At some point I abandoned the part in my hair and just started combing it straight back. Laziness? I don't remember. I looked so trim and healthy in the TV show in the spring of 1973, when I was a senior at Morris High School. My graduation photo was a duplicate of how I appeared on TV, all the way down to my maroon sport coat.
I was playing the trumpet on TV. This video is now on YouTube, posted by Del Sarlette who's in the video too with father Walt.

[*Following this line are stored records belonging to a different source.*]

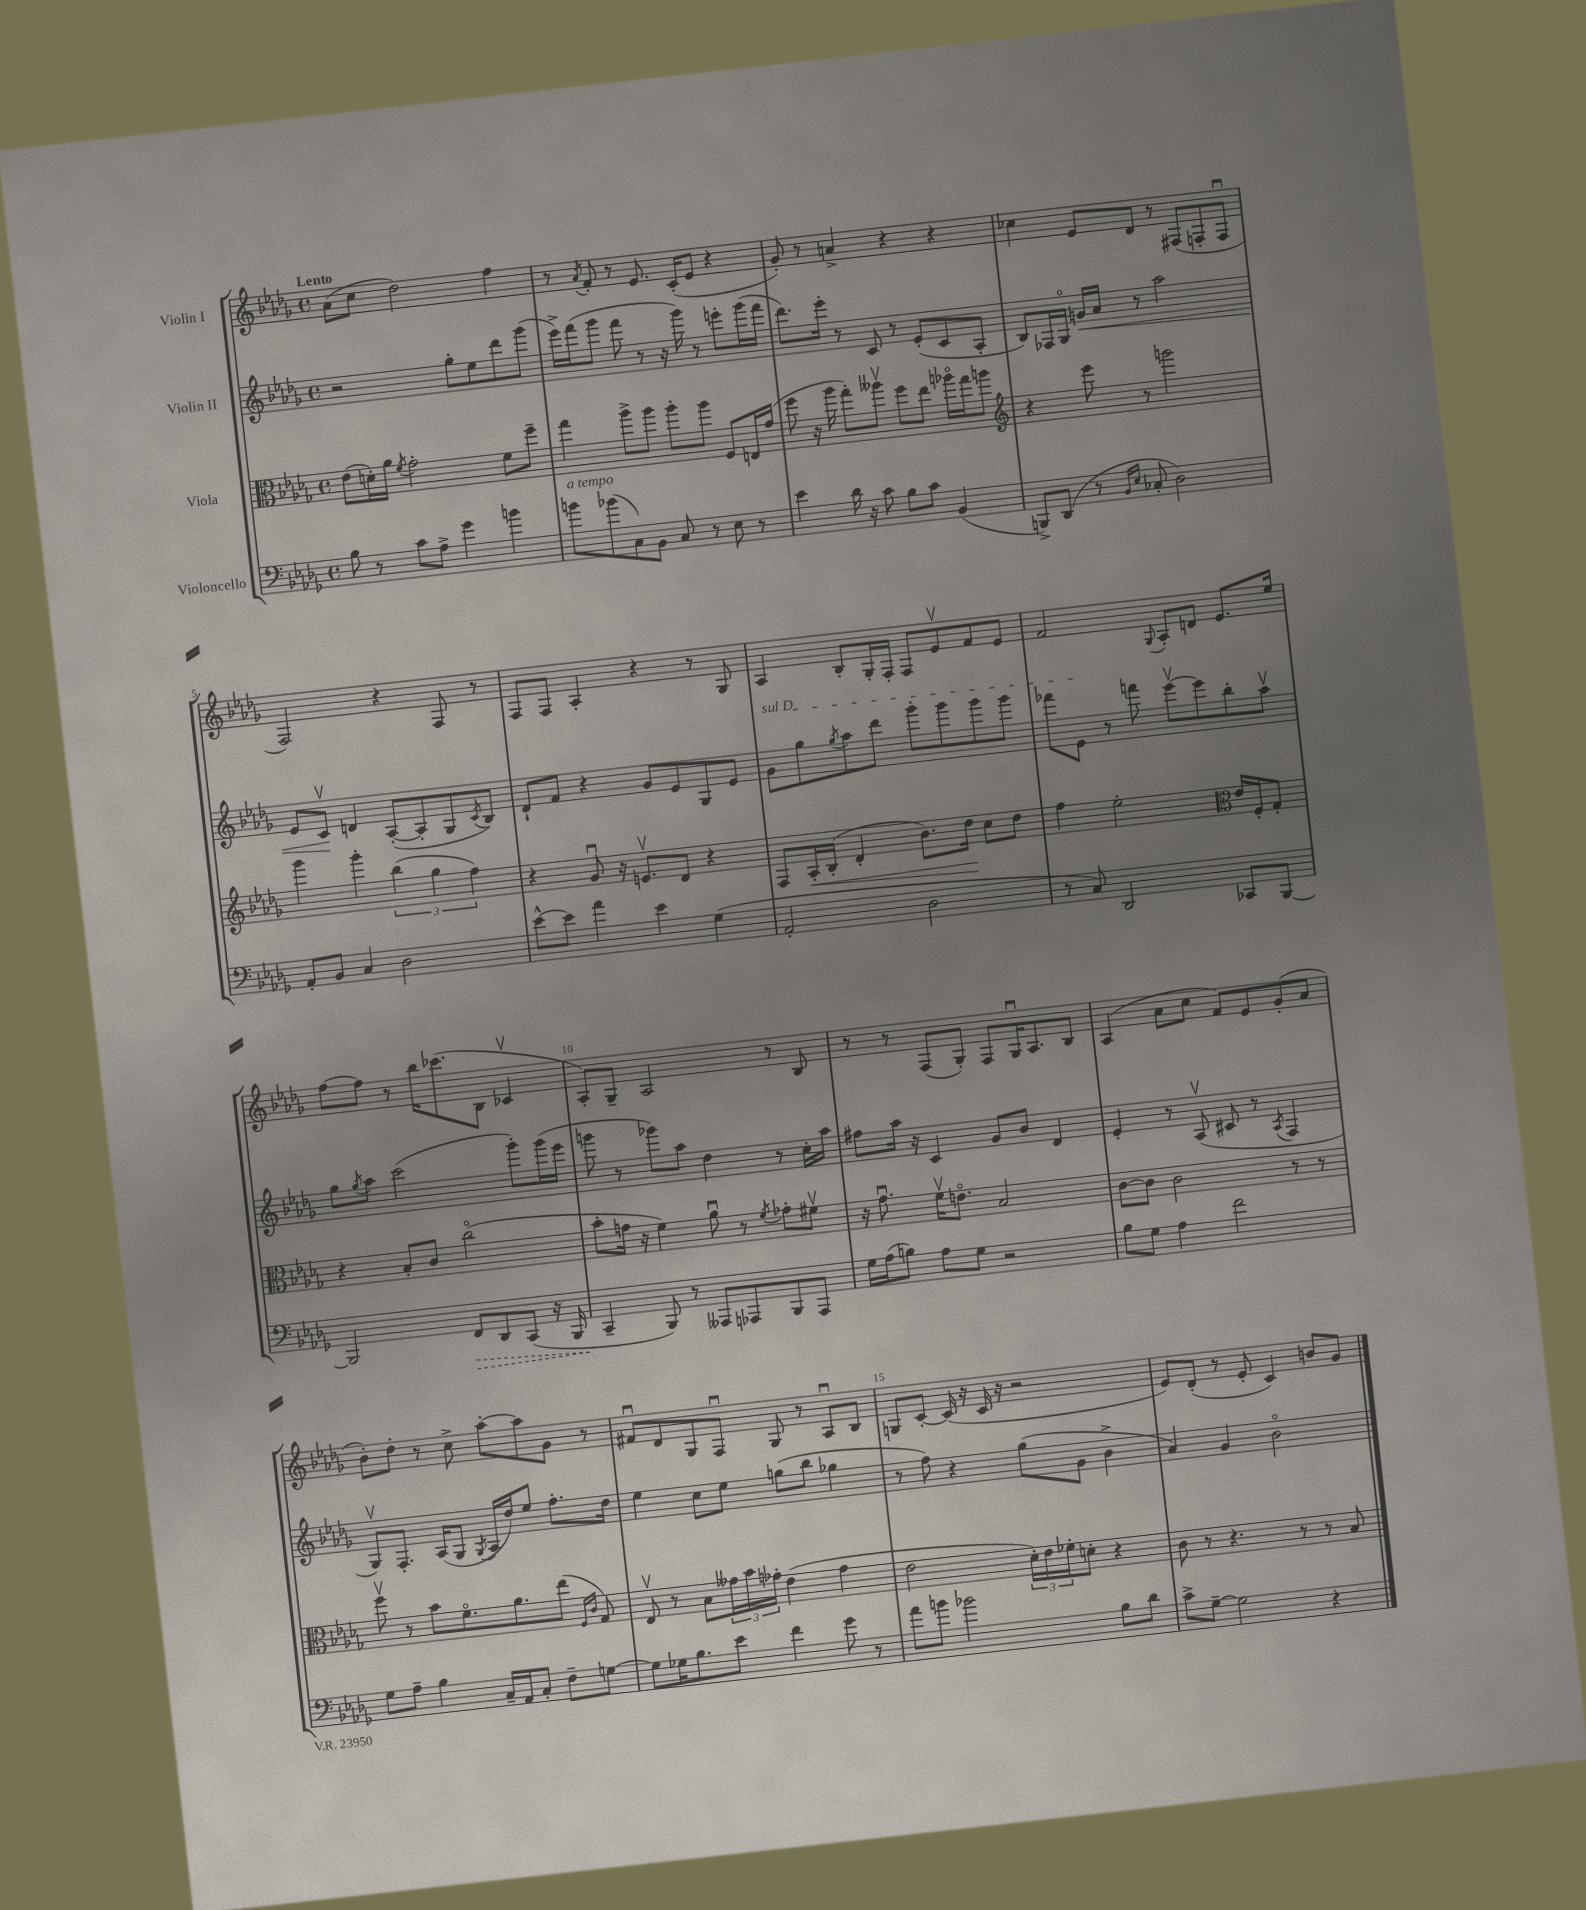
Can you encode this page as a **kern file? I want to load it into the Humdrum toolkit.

**kern	**dynam	**kern	**dynam	**kern	**dynam	**kern
*part4	*part4	*part3	*part3	*part2	*part2	*part1
*staff4	*staff4	*staff3	*staff3	*staff2	*staff2	*staff1
*I"Violoncello	*	*I"Viola	*	*I"Violin II	*	*I"Violin I
*clefF4	*	*clefC3	*	*clefG2	*	*clefG2
*k[b-e-a-d-g-]	*	*k[b-e-a-d-g-]	*	*k[b-e-a-d-g-]	*	*k[b-e-a-d-g-]
*M4/4	*	*M4/4	*	*M4/4	*	*M4/4
*met(c)	*	*met(c)	*	*met(c)	*	*met(c)
=1	=1	=1	=1	=1	=1	=1
!	!	!	!	!	!	!LO:TX:a:B:t=Lento
8B-\	.	(8e-\L	.	2r	.	(8a-\L
8r	.	16dn'\L)	.	.	.	8cc\J
.	.	16a-\JJ	.	.	.	.
.	.	8qf/	.	.	.	.
8c\L	.	2g-'\	.	.	.	2dd-\)
8A-^\J	.	.	.	.	.	.
4g-\	.	.	.	8gg-'\L	.	.
.	.	.	.	8ee-\	.	.
4bn\	.	8f\L	.	8ddd-\	.	4ff\
.	.	8ff~\J	.	(8ggg-\J	.	.
=2	=2	=2	=2	=2	=2	=2
!LO:TX:a:i:t=a tempo	!	!	!	!	!	!
8bn\L	.	4gg-\	.	16eee-^\LL)	.	8r
.	.	.	.	(16fff\J	.	.
.	.	.	.	.	.	8qa-/
(8b-X\	.	.	.	8ggg-\J	.	8f'/
8C\)	.	8aa-^\L	.	8fff\	.	8r
8BB-\J	.	8aa-\J	.	8r	.	8.e-/
8C/	.	8aa-'\L	.	16r	.	.
.	.	.	.	16ggg-\)	.	(16c'/KL
8r	.	8aa-\J	.	8r	.	8e-/J
8E-\	.	8F/L	.	8eeen'\L	.	4r
8r	.	16En/L	.	(16ggg-\L	.	.
.	.	(16g-/JJ	.	16fff\JJ	.	.
=3	=3	=3	=3	=3	=3	=3
4e-\	.	8ff\	.	8.ddd-\L)	.	8g-'/)
.	.	16r	.	.	.	8r
.	.	16aa-\	.	16eee-'\Jk	.	.
16d-\	.	8gg-'\L)	.	8r	.	4an^/
16r	.	.	.	.	.	.
8c\	.	8aa--Xv\J	.	8c/	.	.
8B-\L	.	8ff\L	.	8r	.	4r
8c\J	.	8ee-\J	.	(8e-'/L	.	.
(4BB-/	.	16aa-X\LL	.	8c/	.	4r
.	.	16gg-\J	.	.	.	.
.	.	8aan\J	.	8A-'/J	.	.
=4	=4	=4	=4	=4	=4	=4
*	*	*clefG2	*	*	*	*
8BBBn^/L)	.	4r	.	8B-/L)	.	4cc-X\
(8DD-/J	.	.	.	16F-X/L	.	.
.	.	.	.	16G-/JJ	.	.
!	!	!	!	!	!LO:HP:b	!
8r	.	8eee-\	.	16gn/LL	<	8e-/L
.	.	.	.	16a-/JJ	.	.
16qqBB-/LL	.	.	.	.	.	.
16qqE-/JJ	.	.	.	.	.	.
8C-X'/	.	8r	.	8r	.	8d-/J
2D-\)	.	2gggn\	.	2aa-\	.	8r
.	.	.	.	.	.	(8F#X/L
.	.	.	.	.	.	8Fn'/
.	.	.	.	.	.	8Fu/J
!!LO:LB:g=z
=5	=5	=5	=5	=5	=5	=5
8AA-'/L	.	4ggg-\	.	8e-/L	.	2F/)
8BB-/J	.	.	.	8cv/J	.	.
4C/	.	4ggg-'\	.	4dn/	[	.
2D-\	.	(6bb-\	.	([8A-'/L	.	4r
.	.	.	.	8A-'/]	.	.
.	.	6gg-\	.	.	.	.
.	.	.	.	8G-/	.	8F/
.	.	6ff\)	.	.	.	.
.	.	.	.	8qc/	.	.
.	.	.	.	8B-/J)	.	8r
=6	=6	=6	=6	=6	=6	=6
[8e-^^\L	.	4r	.	8d-`/L	.	8F/L
8e-\J]	.	.	.	8f/J	.	8F/J
4a-\	.	8g-u/	.	4r	.	4A-'/
.	.	16r	.	.	.	.
.	.	8.env/L	.	.	.	.
4e-\	.	.	.	8g-/L	.	4r
.	.	8d-/J	.	8e-/	.	.
(4G-\	.	4r	.	8G-/	.	8r
.	.	.	.	8e-/J	.	8G-/
=7	=7	=7	=7	=7	=7	=7
!	!	!	!	!LO:TX:a:i:t=sul D	!	!
2AA-'/	.	8F/L	.	8g-\L	.	4A-/
!	!	!	!LO:HP:b	!	!	!
.	.	16A-'/L	<	8gg-\	.	.
.	.	(16B-'/JJ	.	.	.	.
.	.	.	.	8qgg-/	.	.
.	.	4d-'/	.	8aa-\	.	8B-'/L
.	.	.	.	8ddd-\J	.	16G-'/L
.	.	.	.	.	.	16F'/JJ
2D-\	.	8.b-\L)	.	8ggg-'\L	.	8F/L
.	.	.	.	8ggg-\	.	8e-v/
.	.	16dd-\Jk	.	.	.	.
.	.	8cc\L	[	8ggg-\	.	8f/
.	.	8dd-\J	.	8ggg-\J	.	8e-/J
=8	=8	=8	=8	=8	=8	=8
8r	.	4ff\	.	8fff-X\L	.	2f/
8C/)	.	.	.	8e-\J	.	.
2DD-/	.	2ee-'\	.	8r	.	.
.	.	.	.	8fffn\	.	.
.	.	.	.	.	.	8qqG-/
.	.	.	.	[8eee-v\L	.	8A-'/L
.	.	.	.	8eee-\]	.	8dn/J
*	*	*clefC3	*	*	*	*
8CC-X/L	.	16e-/LL	.	8bb-'\	.	8.e-/L
.	.	16F'/J	.	.	.	.
[8BBB-/J	.	8G-'/J	.	8aa-v\J	.	.
.	.	.	.	.	.	16ee-/Jk
!!LO:LB:g=z
=9	=9	=9	=9	=9	=9	=9
2BBB-/]	.	4r	.	8gg-\L	.	[8ff\L
.	.	.	.	8qgg-/	.	.
.	.	.	.	8aa-\J	.	8ff\J]
.	.	8B-'/L	.	(2ccc\	.	8r
.	.	8c/J	.	.	.	16bb-\KL
.	.	.	.	.	.	(8.ccc-X\
!	!LO:HP:b	!	!	!	!	!
8FF/L	>	(2cc\	.	.	.	.
8DD-/	.	.	.	.	.	8B-\J
(8CC/J	.	.	.	8ggg-'\L)	.	4c-Xv/
16r	.	.	.	(16ggg-\L	.	.
16BBB-/	.	.	.	16eee-\JJ	.	.
=10	=10	=10	=10	=10	=10	=10
4CC~/	.	8b-'\L	.	8gggn\	.	8A-'/L)
.	.	16gn\Jk	.	8r	.	8G-~/J
.	.	16r	.	.	.	.
8BBB-/)	]	4f\)	.	8ggg-X\L)	.	2A-/
8r	.	.	.	8aa-\J	.	.
8AAA--X/L	.	8a-u\	.	4dd-\	.	.
8AAA-X/	.	8r	.	.	.	.
.	.	8qf/	.	.	.	.
8BBB-/	.	8g-X'\L	.	8r	.	8r
8AAA-/J	.	8f#Xv\J	.	16cc'\LL	.	8B-/
.	.	.	.	16aa-\JJ	.	.
=11	=11	=11	=11	=11	=11	=11
16G-\LL	.	16r	.	8ff#X\L	.	8r
(16A-\J	.	8.g-u\	.	.	.	.
8Bn\J)	.	.	.	16aa-\Jk	.	8r
.	.	.	.	16r	.	.
8A-\L	.	16fv\KL	.	4c/	.	(8F/L
.	.	8.en\J	.	.	.	.
8G-\J	.	.	.	.	.	8G-'/J)
2r	.	2B-/	.	8g-/L	.	8F/L
.	.	.	.	8b-/J	.	16G-u/K
.	.	.	.	.	.	8.A-/
.	.	.	.	4d-/	.	.
.	.	.	.	.	.	8B-/J
=12	=12	=12	=12	=12	=12	=12
8B-\L	.	[8c\L	.	4e-'/	.	(4A-/
8G-\J	.	8c\J]	.	.	.	.
4A-\	.	2c\	.	8r	.	8a-\L
.	.	.	.	(8A-v/	.	8cc\J
2f\	.	.	.	8c#X/	.	8f/L)
.	.	.	.	8r	.	8e-/
.	.	.	.	8qA-/	.	.
.	.	8r	.	4F/	.	(8g-'/
.	.	8r	.	.	.	8a-/J
!!LO:LB:g=z
=13	=13	=13	=13	=13	=13	=13
8G-\L	.	8ffv\	.	8G-v/L)	.	8b-'\L)
8A-~\J	.	8r	.	8.F'/J	.	8dd-'\J
4B-\	.	8b-\L	.	.	.	8r
.	.	.	.	(16A-/KL	.	.
.	.	8.f\	.	8G-/J	.	8cc^\
.	.	.	.	8qG-/	.	.
16C~/LL	.	.	.	16A-/LL	.	[8aa-'\L
16AA-/J	.	8.a-\	.	16dd-/J)	.	.
8C'/J	.	.	.	8ee-/J	.	8aa-\]
8F~\L	.	(8ee-\J	.	8.ff'\L	.	8g-\J
.	.	16qqF/LL	.	.	.	.
.	.	16qqc/JJ	.	.	.	.
[8Gn\J	.	8G-/)	.	.	.	8r
.	.	.	.	16dd-\Jk	.	.
=14	=14	=14	=14	=14	=14	=14
8G\L]	.	8E-v/	.	4ee-\	.	8f#Xu/L
16G-X\K	.	8r	.	.	.	8d-/
8.B-\	.	.	.	.	.	.
.	.	8B-\L	.	8cc\L	.	8G-/
8e-\J	.	24g--X\L	.	8ee-\J	.	8Fu/J
.	.	24b-\	.	.	.	.
.	.	24g-X'\JJ	.	.	.	.
4f\	.	(4e-\	.	(8ggn\L	.	8G-/
.	.	.	.	8bb-\J	.	8r
8g-\	.	4g-\	.	4gg-X\	.	8A-u/L
8r	.	.	.	.	.	8B-/J
=15	=15	=15	=15	=15	=15	=15
8a-\L	.	2e-\	.	8r	.	8Gn/L
8bn\J	.	.	.	8ff\)	.	[8c'/J
2b-X\	.	.	.	4r	.	(16c/]
.	.	.	.	.	.	16r
.	.	.	.	.	.	16c/
.	.	.	.	.	.	16r
.	.	24d-'\LL)	.	(8gg-\L	.	2r
.	.	24e-\	.	.	.	.
.	.	24f-X'\J	.	.	.	.
.	.	8dn'\J	.	8g-\J	.	.
8B-\L	.	4r	.	4b-^\	.	.
8d-\J	.	.	.	.	.	.
=16	=16	=16	=16	=16	=16	=16
8c^\L	.	8c\	.	4a-/)	.	8e-/L)
[8G-~\J	.	8r	.	.	.	(8d-'/J
2G-\]	.	4.r	.	4g-/	.	8r
.	.	.	.	.	.	8e-'/
.	.	.	.	2b-\	.	4c/)
.	.	8r	.	.	.	.
4r	.	8r	.	.	.	8bn/L
.	.	8B-/	.	.	.	8g-/J
==	==	==	==	==	==	==
*-	*-	*-	*-	*-	*-	*-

The "Wear Sunscreen" speech impresses me more now than when it was current. True wisdom behaves like that. It became the subject for urban legend as it became attributed to Kurt Vonnegut who supposedly gave it as a graduation speech. Totally untrue. Vonnegut would comment that he would be proud to have delivered it. I urge you to call it up and read the whole thing - it will have a soothing effect on you.
"But trust me on the sunscreen."
"Wear sunscreen" had the alternate title "Advice, like youth, probably just wasted on the young." Let us honor here its true author, Mary Schmich, who wrote it as a hypothetical graduation speech.